Kenya
Il règne sur la plage comme une ambiance d’avant bataille. La mine grave, oppressée par la chaleur, des centaines d’hommes attendent à l’ombre de bâches en plastique le moment où ils empoigneront leurs armes automatiques et iront voguer sur le lac Turkana, dans le nord du Kenya.
Ces derniers vivent au campement de Nayenae, une enfilade d’abris improvisés devant lesquels sont étalés leur matériel de pêche.

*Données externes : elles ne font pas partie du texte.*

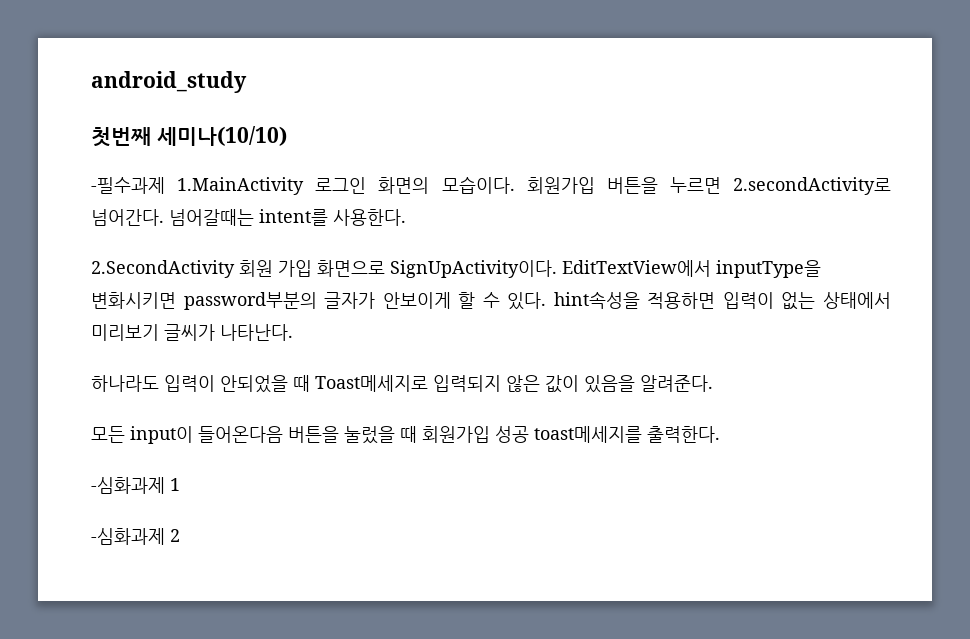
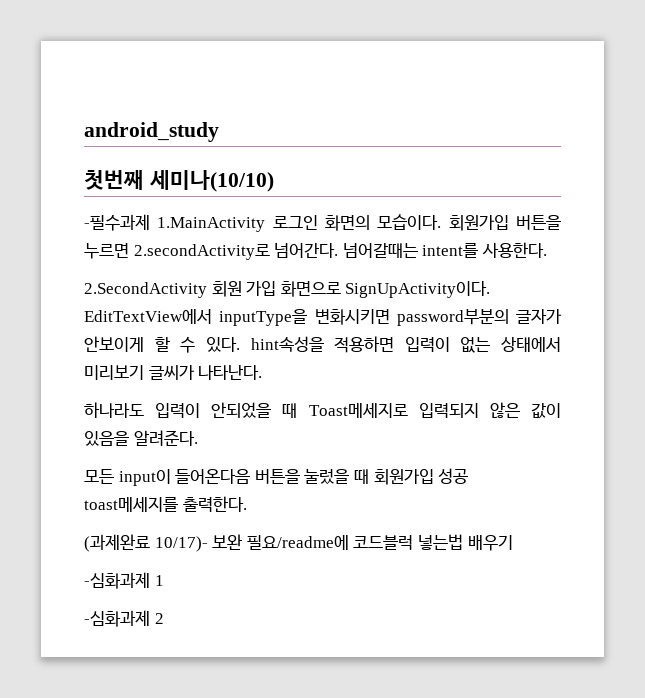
(720, 434) none -> [84,534,513,552] // (과제완료 10/17)- 보완 필요/readme에 코드블럭 넣는법 배우기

Depuis plusieurs mois, il leur est de plus en plus difficile de jouir du produit de leur travail du fait de la rivalité entre ces derniers vivant à l’Ouest et au nord-ouest du lac, et les Dessanech répartis au nord et au nord-est au Kenya et en Éthiopie.
“On ne négocie pas lorsqu’on rencontre les Dessanech, on tire à vue et ils tirent à vue, c’est la seule langue que nous parlons.” Raconte Maurice Echerait, pêcheur Turkana.
Une rivalité séculaire née après la construction du barrage hydroélectrique “Gibe III”, le plus haut d’Afrique d’une hauteur 243 m, inaugurée par l‘Éthiopie fin 2016. Sa construction à 600 kilomètres au nord sur l’Omo, affluent éthiopien du lac Turkana, a fait légèrement baisser le niveau du lac et a interrompu les crues saisonnières essentielles au cycle de reproduction des poissons.
“Si vous arrêtez ces crues saisonnières pour contrôler le débit, cela veut dire que le stimulus pour la migration des poissons en amont de la rivière pour se reproduire avant de revenir sera perdu donc nous aurions un effondrement au niveau du cycle de reproduction.” Explique John Malala, du bureau du Turkana de l’Institut de recherche kényan sur la pêche.
L‘Éthiopie a certes promis de déclencher des crues artificielles, mais il reste à mesurer leur impact et ampleur requise.
Les pêcheurs, se sentent abandonnés par le gouvernement kényan, qui est selon eux plus intéressé par la possible importation d‘électricité produite par “Gibe III” que par le sort d’une région historiquement marginalisée.
Conscients du danger, des chefs Turkana et Dessanech kényans ont débuté en mars des pourparlers de paix. D’autant que le pire est peut-être à venir, car l’ambition éthiopienne est également agricole. Des projets d’irrigation développés sur l’Omo impliquent le détournement de quantités colossales d’eau.
L’ampleur de ces projets reste floue, en l’absence d’une communication précise des autorités éthiopiennes : entre 100.000 et 450.000 hectares de cultures sont évoqués. L’ONG Human Rights Watch, se basant sur des images satellites, estime qu’environ 30.000 hectares ont déjà été transformés. Selon Sean Avery, si l’hypothèse de 450.000 hectares de plantations se concrétise, “cela réduira de moitié le débit de la rivière”.
Et la rivalité séculaire entre les Turkana, et les Dessanech qui habitent de part et d’autre de la frontière entre le Kenya et l’Ethiopie, est devenue meurtrière. Loito Ibuya est un jeune pêcheur Turkana.
“Rien de bon ne sort de ce lac, seulement la mort. Leurs filets de pêche rencontrent les nôtres dans le delta. Ils jettent leurs filets d’un côté, alors que nous faisons la même chose de l’autre. Les fortes marées nocturnes poussent les filets qui finissent par s’emmêler dans le lac. Donc, récupérer nos filets devient un problème qui conduit à des affrontements. “
Avec environ 90 % de l’afflux d’eau douce dans le lac qui provient de la rivière Omo, la bataille pourrait être alors perdue pour tout le monde sur les rives du Turkana.